Les erreurs que je vois le plus souvent
Les erreurs de préparation sont rarement spectaculaires. Elles ressemblent plutôt à de petites négligences répétées. C’est précisément pour ça qu’elles sont dangereuses: elles donnent l’impression que tout va bien, jusqu’au jour où ça casse.
| Erreur | Conséquence | Correction simple |
|---|---|---|
| Augmenter le volume trop vite | Fatigue chronique, blessure, manque de fraîcheur | Monter progressivement, avec une semaine plus légère toutes les 3 à 4 semaines |
| Ne jamais courir de nuit | Perte de repères, stress inutile, mauvaise gestion de l’allure | Programmer des sorties en soirée dès le bloc spécifique |
| Faire seulement du plat et de l’endurance facile | Quadriceps sous-préparés, efficacité médiocre dans les bosses | Intégrer des montées et des descentes à chaque semaine clé |
| Négliger la nutrition | Baisse d’énergie, nausées, arrêt de l’effort | Tester les apports sur les sorties longues, dès l’entraînement |
| Changer de matériel au dernier moment | Ampoules, inconfort, confiance en baisse | Verrouiller chaussures, frontale et vêtements plusieurs semaines avant la course |
| Partir trop vite le jour J | Explosion avant la seconde moitié de course | Courir en retenue sur les premiers kilomètres, surtout dans la nuit initiale |
Je le vois chaque année: le problème n’est pas presque jamais le manque de motivation. Le vrai piège, c’est une préparation trop linéaire, trop confortable et pas assez spécifique.

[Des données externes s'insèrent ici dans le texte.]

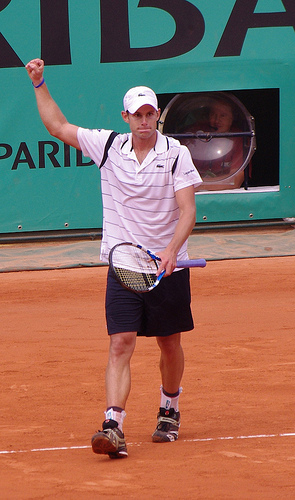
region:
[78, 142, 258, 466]
a man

Les quinze jours où je cherche surtout de la fraîcheur
À l’approche de la course, je ne cherche plus à “gagner de la forme”. Je cherche à ne pas perdre ce qui a été construit et à laisser le corps absorber le travail. C’est souvent là que les coureurs impatients se trompent.
- À J-14, je garde une dernière sortie un peu longue, mais sans excès: pas de séance héroïque de dernière minute.

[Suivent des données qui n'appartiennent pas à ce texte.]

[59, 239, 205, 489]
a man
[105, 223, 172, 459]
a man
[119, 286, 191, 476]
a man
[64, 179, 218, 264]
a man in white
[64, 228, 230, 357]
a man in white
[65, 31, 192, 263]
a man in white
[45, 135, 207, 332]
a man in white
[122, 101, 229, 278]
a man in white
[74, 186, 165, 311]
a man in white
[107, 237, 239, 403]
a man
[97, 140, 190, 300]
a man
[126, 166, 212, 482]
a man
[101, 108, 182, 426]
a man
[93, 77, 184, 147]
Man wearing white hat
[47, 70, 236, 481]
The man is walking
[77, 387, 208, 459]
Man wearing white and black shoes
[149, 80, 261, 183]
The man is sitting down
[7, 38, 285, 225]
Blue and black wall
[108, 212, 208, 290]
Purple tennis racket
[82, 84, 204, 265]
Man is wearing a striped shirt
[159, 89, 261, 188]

- À J-10 ou J-8, je réduis déjà la charge globale de 20 à 30 %.
- La semaine de course, je baisse souvent le volume de 40 à 60 % selon l’historique du coureur.
- Je conserve seulement quelques accélérations courtes pour réveiller les jambes, jamais une vraie séance de fatigue.
- Je finalise les détails pratiques: navette, dossard, frontale, couches, réserve alimentaire, plan de ravitaillement.
- Je surveille surtout le sommeil, parce que c’est lui qui rend les séances précédentes réellement utiles.
Pour la charge glucidique, je reste simple: je mange normalement jusqu’à la fin de semaine, puis je privilégie des repas digestes et plus riches en glucides dans les 36 à 48 heures avant le départ, sans changer brutalement mes habitudes. Un estomac calme vaut mieux qu’un protocole compliqué.
Au fond, un bon plan d’entraînement pour la SaintéLyon repose sur une idée très simple: arriver au départ avec des jambes préparées, un corps habitué à la nuit et un matériel déjà validé. Si je devais résumer toute la méthode en une seule phrase, ce serait celle-ci: ne découvrez rien le jour J, ni dans l’effort, ni dans le sac, ni dans l’assiette.